▶ **Énoncé A**
Recopiez le passage de l'extrait de page allant de « Le travail avec » jusqu'à « être bénéfique ? » inclus.
▶ **Énoncé B**
Selon l'extrait de page, dans quel but le travail avec les patient-e-s se fait-il sur le plan cognitif et émotionnel ? Répondez en une à trois phrases.

▶ **Extrait de page**
++++++

Le travail avec les patient-e-s se fait à différents niveaux. D’une part, sur le plan cognitif et émotionnel, afin de pouvoir situer et relativiser les peurs. Des slogans formulés par les personnes concernées peuvent se révéler fort utiles dans ce travail, par exemple : « Les émotions sont des vagues qui vont et qui viennent. Ce sont des flammes qui finissent par s’éteindre. Je suis infiniment plus que mes émotions ».
D’autre part, il est possible de passer par le corps, par exemple par des techniques de relaxation, des exercices de pleine conscience ou des jeux de rôle et des exercices physiques qui renforcent la confiance en soi. En parallèle, il est souvent utile de pratiquer une activité sportive ou d’avoir recours à une thérapie complémentaire comme le Shiatsu.
Dans quelle mesure une activité sportive peut-elle être bénéfique ?

++++++

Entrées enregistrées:
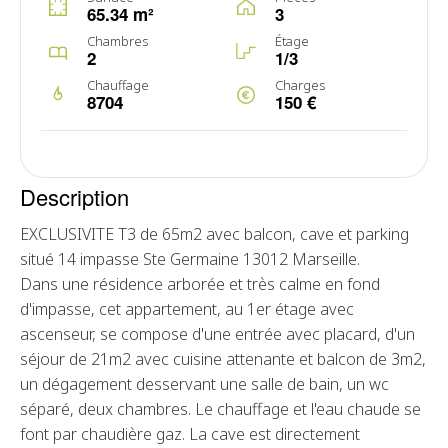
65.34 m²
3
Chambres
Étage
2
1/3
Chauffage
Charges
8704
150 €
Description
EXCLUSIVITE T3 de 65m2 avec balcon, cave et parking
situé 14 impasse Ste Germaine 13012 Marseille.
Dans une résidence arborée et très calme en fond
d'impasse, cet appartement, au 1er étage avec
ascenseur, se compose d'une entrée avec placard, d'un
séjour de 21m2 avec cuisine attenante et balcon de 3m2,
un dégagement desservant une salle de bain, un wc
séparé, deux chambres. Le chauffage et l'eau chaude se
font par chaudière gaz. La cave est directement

++++++

▶ **Réponse A**
Le travail avec les patient-e-s se fait à différents niveaux. D’une part, sur le plan cognitif et émotionnel, afin de pouvoir situer et relativiser les peurs. Des slogans formulés par les personnes concernées peuvent se révéler fort utiles dans ce travail, par exemple : « Les émotions sont des vagues qui vont et qui viennent. Ce sont des flammes qui finissent par s’éteindre. Je suis infiniment plus que mes émotions ».
D’autre part, il est possible de passer par le corps, par exemple par des techniques de relaxation, des exercices de pleine conscience ou des jeux de rôle et des exercices physiques qui renforcent la confiance en soi. En parallèle, il est souvent utile de pratiquer une activité sportive ou d’avoir recours à une thérapie complémentaire comme le Shiatsu.
Dans quelle mesure une activité sportive peut-elle être bénéfique ?

▶ **Réponse B**
Ce travail se fait sur le plan cognitif et émotionnel afin de pouvoir situer et relativiser les peurs. Des slogans formulés par les personnes concernées peuvent s'y révéler fort utiles.